Baba Yaga Endures

A powerful figure in Slavic folklore, Baba Yaga is often portrayed as a crone dwelling deep in the woods in a chicken-legged hut or flying through the air in her mortar holding a pestle. A potent character, there are as many Baba Yagas as there are Baba Yaga stories.

Existing on the margins, Baba Yaga ushers in both life and death, deals out both good and bad. Baba Yaga has also endured as a symbol of female empowerment and continues to inspire writers and capture the imagination of readers today. Just this year, there have been a handful of new titles inspired by Baba Yaga.
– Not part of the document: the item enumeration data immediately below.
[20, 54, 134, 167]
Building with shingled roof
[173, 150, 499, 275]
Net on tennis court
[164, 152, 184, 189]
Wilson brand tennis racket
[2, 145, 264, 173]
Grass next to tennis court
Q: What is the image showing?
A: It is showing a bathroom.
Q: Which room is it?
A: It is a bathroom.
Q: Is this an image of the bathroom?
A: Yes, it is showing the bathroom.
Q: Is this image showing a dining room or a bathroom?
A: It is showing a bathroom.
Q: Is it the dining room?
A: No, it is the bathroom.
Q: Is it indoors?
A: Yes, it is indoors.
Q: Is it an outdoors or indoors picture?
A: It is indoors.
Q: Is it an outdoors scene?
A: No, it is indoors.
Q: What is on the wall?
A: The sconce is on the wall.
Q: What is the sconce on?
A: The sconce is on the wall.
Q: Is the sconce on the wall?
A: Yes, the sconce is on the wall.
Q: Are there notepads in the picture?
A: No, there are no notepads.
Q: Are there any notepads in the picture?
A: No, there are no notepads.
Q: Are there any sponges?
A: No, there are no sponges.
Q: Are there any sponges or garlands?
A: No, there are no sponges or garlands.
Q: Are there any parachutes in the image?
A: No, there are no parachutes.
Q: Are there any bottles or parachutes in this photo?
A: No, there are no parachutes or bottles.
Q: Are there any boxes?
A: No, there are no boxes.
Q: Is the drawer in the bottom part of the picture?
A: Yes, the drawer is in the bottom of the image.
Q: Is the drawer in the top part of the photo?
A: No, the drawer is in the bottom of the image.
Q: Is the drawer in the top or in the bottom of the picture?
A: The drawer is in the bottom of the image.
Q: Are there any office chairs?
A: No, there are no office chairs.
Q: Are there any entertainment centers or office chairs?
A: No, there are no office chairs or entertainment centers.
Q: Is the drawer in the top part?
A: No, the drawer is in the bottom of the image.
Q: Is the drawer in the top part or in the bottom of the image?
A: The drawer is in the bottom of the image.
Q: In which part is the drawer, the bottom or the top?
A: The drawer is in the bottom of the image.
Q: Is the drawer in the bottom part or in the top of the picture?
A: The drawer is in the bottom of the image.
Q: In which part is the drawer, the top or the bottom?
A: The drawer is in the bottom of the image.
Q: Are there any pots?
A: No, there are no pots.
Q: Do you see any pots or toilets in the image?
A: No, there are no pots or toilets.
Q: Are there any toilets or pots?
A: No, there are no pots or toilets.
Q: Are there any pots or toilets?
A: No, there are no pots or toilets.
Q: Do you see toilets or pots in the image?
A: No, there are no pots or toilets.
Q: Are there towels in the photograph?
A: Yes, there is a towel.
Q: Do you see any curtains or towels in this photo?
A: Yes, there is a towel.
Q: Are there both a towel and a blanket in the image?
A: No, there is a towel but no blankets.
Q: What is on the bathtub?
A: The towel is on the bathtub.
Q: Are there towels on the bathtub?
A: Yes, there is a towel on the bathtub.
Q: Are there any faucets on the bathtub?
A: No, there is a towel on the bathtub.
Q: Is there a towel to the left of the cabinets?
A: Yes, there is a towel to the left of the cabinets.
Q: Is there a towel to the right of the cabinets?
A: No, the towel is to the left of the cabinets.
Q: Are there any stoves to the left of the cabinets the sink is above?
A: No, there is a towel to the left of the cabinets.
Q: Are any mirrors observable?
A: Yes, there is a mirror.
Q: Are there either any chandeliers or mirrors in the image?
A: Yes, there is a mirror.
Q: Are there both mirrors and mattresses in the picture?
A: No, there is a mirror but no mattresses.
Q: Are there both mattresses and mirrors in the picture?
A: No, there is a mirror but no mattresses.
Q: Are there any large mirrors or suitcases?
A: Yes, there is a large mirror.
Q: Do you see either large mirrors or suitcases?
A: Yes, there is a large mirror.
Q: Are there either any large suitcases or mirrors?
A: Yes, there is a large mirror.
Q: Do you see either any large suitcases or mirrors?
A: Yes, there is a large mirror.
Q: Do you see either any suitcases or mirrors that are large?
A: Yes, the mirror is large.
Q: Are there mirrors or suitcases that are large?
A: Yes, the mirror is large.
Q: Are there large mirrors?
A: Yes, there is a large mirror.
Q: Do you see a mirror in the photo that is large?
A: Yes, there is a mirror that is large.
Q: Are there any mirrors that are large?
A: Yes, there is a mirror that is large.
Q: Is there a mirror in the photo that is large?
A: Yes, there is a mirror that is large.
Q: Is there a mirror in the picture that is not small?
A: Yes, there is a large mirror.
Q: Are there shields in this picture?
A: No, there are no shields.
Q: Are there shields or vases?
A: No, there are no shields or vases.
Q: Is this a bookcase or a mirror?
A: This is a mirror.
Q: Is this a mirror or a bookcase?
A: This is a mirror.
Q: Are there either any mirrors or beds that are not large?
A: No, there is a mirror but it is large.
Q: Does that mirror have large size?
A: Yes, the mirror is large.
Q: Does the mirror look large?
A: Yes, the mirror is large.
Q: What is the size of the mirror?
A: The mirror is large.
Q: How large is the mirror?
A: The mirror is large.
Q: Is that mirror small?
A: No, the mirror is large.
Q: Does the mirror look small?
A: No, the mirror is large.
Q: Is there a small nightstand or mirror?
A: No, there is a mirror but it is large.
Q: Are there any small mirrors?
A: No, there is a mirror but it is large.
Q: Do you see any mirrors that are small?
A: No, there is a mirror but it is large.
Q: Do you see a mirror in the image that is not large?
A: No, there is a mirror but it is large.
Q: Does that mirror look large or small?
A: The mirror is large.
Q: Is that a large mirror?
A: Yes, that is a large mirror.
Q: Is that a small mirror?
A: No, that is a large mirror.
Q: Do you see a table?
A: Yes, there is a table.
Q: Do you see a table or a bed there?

In Olesya Salnikova Gilmore's debut The Witch and the Tsar, we find Baba Yaga in 16th-century Russia helping Anastasia, the wife of Ivan the Terrible, who is being poisoned by an unknown assailant. Vividly weaving Russian history and myth, The Witch and the Tsar is a bewitching reimagining that will appeal to both fans of historical fiction and fantasy. 

Nethercott's modern fairytale Thistlefoot is set in the present and features the estranged Yaga siblings, Bellatine and Issac. The pair are residing separately in America when they learn they are to inherit Thistlefoot, a magical house on chicken legs, but the Longshadow Man has been seeking to destroy Thistlefoot since 1919. This ambitious, shape-shifting tale weaving Jewish and Eastern European folklore will appeal to fans of Neil Gaiman's work.

Baba Yaga is also the inspiration for a recent collection of short stories, Into The Forest: Tales Of The Baba Yaga, that fans of horror and folklore will enjoy.

If you are interested in the practice of witchcraft and ancient Slavic magical practices, check out Baba Yaga's Book of Witchcraft by practitioner Madame Pamita.